WHAT TO DO
If a line includes "Méouge", copy it out of the entries.

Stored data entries
----------
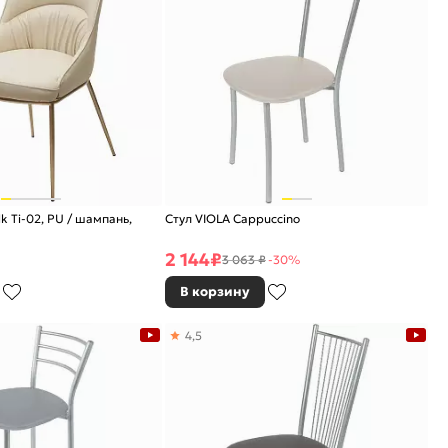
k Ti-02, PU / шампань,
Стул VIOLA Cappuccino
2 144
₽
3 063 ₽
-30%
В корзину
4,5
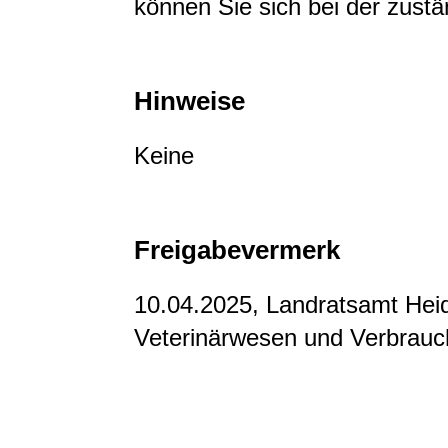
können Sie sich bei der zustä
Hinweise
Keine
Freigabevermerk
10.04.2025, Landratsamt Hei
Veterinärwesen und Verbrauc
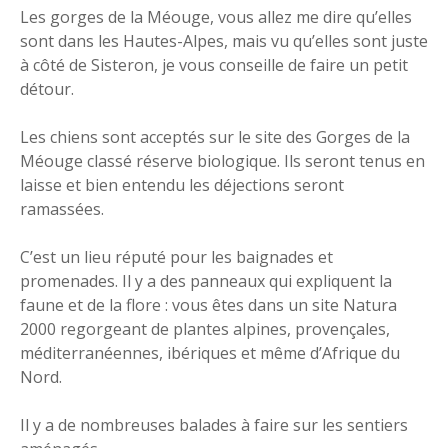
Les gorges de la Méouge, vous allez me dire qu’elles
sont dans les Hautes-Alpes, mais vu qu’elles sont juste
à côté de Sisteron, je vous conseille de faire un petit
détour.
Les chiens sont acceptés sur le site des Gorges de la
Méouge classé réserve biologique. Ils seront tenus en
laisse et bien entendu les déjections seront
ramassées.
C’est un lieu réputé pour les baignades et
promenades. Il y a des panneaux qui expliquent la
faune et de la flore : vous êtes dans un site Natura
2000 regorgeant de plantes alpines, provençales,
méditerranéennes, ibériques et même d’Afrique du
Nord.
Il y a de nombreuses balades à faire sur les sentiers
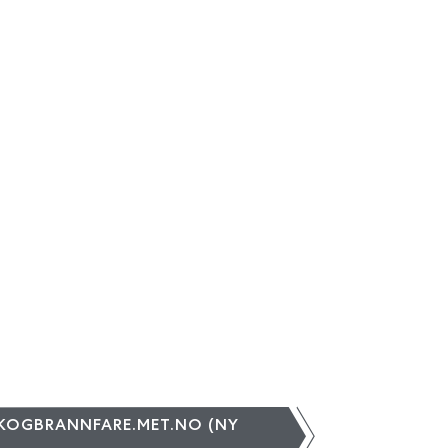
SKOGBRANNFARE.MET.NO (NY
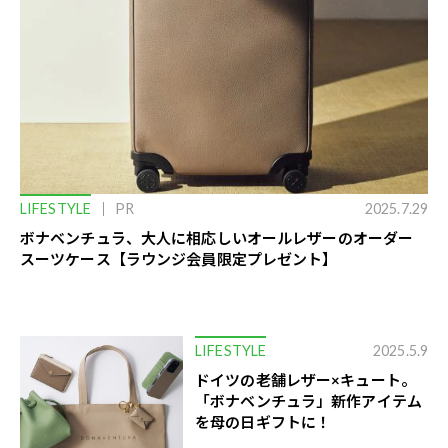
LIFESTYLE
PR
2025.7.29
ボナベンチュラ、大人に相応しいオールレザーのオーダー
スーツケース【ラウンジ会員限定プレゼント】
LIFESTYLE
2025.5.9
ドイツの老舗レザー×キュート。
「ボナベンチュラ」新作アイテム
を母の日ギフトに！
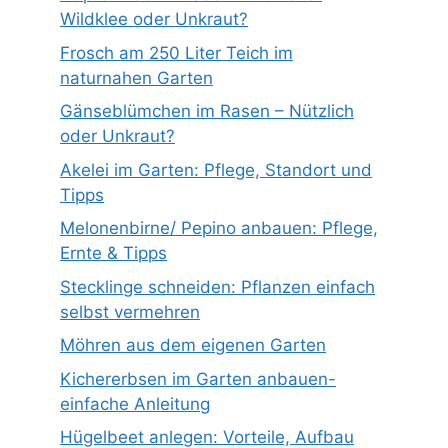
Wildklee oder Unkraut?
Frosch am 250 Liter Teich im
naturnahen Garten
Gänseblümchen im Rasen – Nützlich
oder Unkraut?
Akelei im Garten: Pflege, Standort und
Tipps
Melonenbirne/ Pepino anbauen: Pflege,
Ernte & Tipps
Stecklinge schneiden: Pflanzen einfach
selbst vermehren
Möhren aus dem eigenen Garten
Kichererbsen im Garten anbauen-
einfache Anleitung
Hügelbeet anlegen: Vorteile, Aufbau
----------
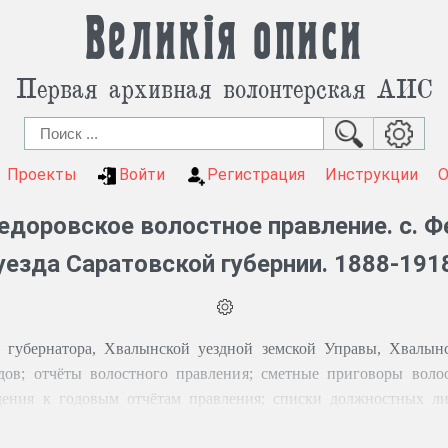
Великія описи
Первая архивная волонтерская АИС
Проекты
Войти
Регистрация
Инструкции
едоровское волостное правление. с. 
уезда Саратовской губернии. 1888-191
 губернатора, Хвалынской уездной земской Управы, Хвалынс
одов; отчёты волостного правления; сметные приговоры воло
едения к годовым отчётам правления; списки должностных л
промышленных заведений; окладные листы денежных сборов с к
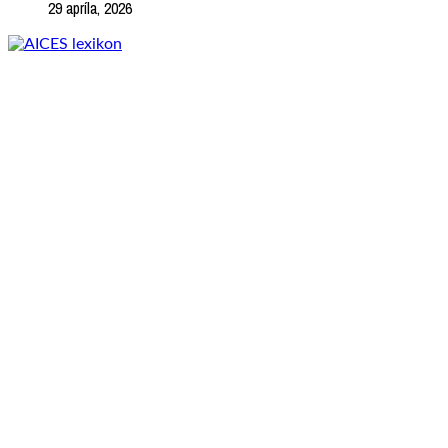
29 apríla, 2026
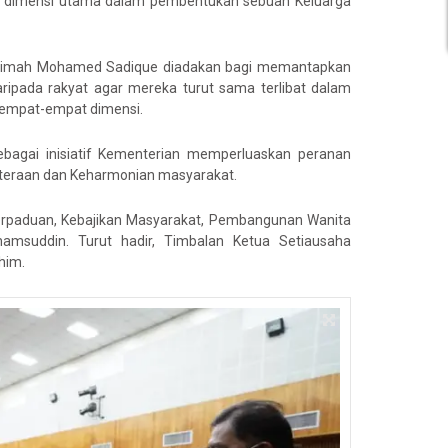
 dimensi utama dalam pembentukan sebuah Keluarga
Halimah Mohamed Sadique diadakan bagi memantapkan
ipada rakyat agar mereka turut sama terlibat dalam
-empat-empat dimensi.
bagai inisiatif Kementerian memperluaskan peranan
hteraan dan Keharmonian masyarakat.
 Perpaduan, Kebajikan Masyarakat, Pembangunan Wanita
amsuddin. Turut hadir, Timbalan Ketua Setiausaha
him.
----------
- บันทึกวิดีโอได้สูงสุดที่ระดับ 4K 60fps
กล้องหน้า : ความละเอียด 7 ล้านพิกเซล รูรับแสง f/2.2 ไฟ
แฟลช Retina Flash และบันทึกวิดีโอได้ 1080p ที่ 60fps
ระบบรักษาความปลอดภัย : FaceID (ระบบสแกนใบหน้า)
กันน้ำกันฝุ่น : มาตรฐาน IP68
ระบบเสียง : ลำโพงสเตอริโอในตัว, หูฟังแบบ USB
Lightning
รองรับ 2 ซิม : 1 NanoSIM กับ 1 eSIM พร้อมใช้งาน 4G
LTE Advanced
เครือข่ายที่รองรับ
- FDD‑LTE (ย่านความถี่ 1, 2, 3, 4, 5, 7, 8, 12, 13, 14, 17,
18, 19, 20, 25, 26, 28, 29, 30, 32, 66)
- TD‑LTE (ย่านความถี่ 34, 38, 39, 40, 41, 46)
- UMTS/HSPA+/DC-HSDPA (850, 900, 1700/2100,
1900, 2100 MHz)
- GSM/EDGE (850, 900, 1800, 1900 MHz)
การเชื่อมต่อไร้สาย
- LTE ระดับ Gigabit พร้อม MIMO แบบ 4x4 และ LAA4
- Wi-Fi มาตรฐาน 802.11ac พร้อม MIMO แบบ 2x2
----------
EXERCISE SOLUTION
Les gorges de la Méouge, vous allez me dire qu’elles
Méouge classé réserve biologique. Ils seront tenus en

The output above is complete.